Nissan's electric Leaf to cost £23,350

Nissan will sell its Leaf electric car for £23,350 after the government's £5,000 subsidy has been taken into account.

The price will include the battery, something that other manufacturers such as Renault have not added to the projected cost of their electric vehicles.
Customers can register interest in the Leaf now, but will be able to reserve vehicles from as early as July. The first cars will then be heading to UK and Irish roads from February next year. Left hand drive markets will get their vehicles from November when the car goes on sale in Portugal and the Netherlands.

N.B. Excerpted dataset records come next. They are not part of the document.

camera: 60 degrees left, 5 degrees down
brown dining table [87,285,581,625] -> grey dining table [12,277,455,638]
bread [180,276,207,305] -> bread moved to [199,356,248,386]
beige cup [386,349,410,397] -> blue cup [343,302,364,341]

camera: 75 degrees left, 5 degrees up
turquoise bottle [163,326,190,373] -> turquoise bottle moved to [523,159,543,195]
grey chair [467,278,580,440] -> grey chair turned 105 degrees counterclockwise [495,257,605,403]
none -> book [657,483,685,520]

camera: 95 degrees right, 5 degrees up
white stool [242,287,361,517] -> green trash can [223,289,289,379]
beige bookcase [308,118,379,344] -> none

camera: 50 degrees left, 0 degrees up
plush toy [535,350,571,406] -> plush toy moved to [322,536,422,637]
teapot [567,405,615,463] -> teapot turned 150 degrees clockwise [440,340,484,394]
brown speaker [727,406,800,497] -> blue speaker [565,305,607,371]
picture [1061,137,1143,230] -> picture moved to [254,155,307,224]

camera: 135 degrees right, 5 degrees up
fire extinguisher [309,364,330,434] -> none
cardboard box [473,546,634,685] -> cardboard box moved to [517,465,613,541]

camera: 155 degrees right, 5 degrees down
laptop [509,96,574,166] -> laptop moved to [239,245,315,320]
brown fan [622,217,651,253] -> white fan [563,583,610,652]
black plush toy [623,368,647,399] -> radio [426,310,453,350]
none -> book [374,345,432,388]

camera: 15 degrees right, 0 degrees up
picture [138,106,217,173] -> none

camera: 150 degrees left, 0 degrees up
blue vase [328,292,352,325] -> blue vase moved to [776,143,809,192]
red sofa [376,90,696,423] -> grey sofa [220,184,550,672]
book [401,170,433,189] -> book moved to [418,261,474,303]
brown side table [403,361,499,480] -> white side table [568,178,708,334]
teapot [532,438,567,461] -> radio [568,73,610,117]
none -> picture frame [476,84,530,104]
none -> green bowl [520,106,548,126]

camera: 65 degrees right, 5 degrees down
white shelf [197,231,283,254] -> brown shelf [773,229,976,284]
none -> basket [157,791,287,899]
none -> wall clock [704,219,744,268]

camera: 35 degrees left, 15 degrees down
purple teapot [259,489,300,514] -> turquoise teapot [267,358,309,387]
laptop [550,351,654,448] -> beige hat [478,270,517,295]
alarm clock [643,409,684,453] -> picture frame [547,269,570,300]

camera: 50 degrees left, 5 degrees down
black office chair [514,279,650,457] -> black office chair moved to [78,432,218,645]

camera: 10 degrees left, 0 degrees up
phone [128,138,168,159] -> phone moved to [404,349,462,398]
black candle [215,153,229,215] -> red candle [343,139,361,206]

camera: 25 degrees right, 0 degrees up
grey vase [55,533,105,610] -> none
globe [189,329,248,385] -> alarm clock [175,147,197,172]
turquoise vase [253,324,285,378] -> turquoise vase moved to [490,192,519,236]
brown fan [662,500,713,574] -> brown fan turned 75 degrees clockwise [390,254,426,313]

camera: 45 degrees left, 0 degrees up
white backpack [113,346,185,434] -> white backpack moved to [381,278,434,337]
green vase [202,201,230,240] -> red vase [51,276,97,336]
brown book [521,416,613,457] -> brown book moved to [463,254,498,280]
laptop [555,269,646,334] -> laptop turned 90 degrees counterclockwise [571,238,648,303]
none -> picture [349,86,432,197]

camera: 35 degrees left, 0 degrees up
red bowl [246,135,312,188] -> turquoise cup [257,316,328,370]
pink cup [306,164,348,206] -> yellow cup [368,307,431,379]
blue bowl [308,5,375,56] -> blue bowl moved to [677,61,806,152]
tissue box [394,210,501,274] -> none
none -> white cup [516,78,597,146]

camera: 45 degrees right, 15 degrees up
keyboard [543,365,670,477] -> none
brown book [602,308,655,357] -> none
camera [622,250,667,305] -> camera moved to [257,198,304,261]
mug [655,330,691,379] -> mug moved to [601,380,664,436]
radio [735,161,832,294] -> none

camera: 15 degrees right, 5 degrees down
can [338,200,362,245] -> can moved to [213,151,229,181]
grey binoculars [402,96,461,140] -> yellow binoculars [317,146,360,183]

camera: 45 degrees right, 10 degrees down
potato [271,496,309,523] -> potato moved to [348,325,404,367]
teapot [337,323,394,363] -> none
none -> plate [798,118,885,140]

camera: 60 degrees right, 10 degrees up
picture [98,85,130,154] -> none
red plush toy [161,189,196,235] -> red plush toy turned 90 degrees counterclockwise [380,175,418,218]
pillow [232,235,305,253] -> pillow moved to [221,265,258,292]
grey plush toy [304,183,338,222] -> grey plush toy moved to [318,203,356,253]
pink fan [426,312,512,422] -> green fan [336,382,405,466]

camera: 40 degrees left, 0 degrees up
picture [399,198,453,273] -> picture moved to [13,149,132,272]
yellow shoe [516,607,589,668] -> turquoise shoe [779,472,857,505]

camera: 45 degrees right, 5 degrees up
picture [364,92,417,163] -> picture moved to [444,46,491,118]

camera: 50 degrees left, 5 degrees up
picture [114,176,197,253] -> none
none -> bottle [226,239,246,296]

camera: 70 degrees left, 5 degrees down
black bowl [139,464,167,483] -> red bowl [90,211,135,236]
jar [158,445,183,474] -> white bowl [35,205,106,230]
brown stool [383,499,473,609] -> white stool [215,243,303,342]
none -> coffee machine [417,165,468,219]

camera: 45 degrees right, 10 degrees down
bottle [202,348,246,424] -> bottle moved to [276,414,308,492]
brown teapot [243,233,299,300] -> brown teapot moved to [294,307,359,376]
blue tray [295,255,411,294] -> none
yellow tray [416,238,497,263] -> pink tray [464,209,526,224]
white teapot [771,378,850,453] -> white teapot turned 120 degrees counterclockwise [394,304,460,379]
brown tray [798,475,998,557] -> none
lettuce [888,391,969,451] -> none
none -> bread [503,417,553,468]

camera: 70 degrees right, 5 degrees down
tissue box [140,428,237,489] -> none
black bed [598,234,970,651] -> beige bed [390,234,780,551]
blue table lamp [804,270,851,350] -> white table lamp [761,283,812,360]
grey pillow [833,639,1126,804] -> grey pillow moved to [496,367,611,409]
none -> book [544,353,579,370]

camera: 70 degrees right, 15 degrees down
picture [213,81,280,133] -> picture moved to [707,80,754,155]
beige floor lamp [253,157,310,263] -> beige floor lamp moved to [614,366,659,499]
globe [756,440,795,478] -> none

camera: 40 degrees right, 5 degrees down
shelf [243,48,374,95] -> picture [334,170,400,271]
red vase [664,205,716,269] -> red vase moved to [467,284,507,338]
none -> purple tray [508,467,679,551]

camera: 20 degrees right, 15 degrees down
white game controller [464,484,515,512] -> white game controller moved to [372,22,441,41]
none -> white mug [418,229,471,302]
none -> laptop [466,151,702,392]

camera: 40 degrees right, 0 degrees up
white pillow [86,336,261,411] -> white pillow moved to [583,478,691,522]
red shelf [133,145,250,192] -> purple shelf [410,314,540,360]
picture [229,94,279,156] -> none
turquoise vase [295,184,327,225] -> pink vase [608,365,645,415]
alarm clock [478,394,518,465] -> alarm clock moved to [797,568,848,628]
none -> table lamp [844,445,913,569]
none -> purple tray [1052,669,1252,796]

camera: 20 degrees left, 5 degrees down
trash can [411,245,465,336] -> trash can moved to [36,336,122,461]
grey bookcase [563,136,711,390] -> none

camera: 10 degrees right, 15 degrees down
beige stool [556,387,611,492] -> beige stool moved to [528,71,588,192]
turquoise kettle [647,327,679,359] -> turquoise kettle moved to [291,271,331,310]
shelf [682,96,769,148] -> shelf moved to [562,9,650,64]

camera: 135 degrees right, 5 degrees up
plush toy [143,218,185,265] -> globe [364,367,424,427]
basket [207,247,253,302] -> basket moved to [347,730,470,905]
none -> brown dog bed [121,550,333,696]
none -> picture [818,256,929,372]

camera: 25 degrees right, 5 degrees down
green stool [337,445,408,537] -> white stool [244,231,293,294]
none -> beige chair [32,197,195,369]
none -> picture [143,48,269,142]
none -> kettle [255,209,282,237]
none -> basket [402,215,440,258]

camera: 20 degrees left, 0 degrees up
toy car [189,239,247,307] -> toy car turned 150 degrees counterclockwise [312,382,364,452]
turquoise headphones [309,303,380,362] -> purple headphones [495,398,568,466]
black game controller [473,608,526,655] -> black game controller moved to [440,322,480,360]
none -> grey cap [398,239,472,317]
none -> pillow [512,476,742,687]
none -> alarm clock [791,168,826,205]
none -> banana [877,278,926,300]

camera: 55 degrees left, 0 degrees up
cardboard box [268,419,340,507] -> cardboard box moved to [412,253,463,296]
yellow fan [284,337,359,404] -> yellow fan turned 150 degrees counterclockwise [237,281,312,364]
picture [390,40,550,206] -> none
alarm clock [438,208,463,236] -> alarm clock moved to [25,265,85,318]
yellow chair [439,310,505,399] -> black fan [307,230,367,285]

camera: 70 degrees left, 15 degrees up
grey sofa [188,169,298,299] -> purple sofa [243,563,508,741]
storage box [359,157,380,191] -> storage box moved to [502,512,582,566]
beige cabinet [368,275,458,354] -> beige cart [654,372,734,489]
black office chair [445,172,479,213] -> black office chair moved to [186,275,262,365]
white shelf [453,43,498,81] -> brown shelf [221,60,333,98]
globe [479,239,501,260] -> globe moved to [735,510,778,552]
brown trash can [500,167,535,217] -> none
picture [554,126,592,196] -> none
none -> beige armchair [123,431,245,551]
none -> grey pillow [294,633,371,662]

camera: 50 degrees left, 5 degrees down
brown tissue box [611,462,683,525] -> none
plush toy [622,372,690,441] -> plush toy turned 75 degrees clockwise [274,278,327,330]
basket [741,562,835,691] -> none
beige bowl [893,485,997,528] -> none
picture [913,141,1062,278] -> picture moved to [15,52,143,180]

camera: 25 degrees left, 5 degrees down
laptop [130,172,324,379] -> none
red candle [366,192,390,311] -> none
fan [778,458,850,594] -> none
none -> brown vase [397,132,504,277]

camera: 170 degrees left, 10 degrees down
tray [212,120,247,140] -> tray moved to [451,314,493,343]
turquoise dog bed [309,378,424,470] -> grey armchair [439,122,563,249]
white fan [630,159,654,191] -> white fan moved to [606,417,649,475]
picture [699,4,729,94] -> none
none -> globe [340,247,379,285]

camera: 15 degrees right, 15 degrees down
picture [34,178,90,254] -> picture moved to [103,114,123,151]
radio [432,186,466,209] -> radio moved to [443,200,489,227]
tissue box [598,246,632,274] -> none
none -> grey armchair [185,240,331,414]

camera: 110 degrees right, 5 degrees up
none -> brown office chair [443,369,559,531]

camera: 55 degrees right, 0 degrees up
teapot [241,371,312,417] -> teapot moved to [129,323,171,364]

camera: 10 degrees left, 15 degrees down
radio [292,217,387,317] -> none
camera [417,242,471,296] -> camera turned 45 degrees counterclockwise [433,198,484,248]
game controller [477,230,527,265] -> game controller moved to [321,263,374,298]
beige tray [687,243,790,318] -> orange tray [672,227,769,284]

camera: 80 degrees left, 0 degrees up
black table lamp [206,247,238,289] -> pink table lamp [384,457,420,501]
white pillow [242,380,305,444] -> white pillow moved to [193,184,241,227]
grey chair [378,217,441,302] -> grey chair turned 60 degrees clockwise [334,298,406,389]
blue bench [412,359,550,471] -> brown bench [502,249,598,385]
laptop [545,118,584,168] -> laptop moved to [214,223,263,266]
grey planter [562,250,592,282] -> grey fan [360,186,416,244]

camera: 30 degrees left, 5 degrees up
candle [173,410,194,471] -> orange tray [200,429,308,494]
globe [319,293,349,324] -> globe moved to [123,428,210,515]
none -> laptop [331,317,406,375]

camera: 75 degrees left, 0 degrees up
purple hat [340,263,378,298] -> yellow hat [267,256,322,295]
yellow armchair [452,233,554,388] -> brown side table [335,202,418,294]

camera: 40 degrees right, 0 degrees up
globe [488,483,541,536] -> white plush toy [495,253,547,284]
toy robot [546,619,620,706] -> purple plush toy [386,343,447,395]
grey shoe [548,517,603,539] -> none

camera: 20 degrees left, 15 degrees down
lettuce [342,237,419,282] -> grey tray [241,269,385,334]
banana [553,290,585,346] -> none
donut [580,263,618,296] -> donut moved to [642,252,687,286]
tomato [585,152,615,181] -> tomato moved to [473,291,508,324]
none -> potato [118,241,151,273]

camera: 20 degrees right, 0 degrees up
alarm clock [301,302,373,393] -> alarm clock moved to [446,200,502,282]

At the moment the Leaf is only capable of 100 miles on one charge, and the battery is said to have a lifespan of between five and 10 years, but Nissan has said this could improve in the future. The company has said that new batteries can theoretically be slotted in to existing cars.

The Leaf is just the first of several Nissan electric models that are due over the next few years, with four cars due under the Nissan and Infiniti branding of different sizes. The Leaf will be built in Sunderland, and it is likely that future models will also be made at the UK plant.

According to Simon Thomas, senior vice president of sales and marketing Nissan Europe, it will take eight hours to charge the Leaf battery from flat to fully-charged. A quick charge from 0 to 80 percent charged will take just 25 minutes. Nissan has ruled out the possibility of programmes where dead batteries are swapped for fully charged ones, something Renault has said it will explore.

The Mitsubishi iMiev has been priced at £33,699, while the Renault Fluence is expected to cost between £20,000 and £25,000. All the zero-emission cars are claimed to be much cheaper to run than a similarly-priced combustion-engined vehicle.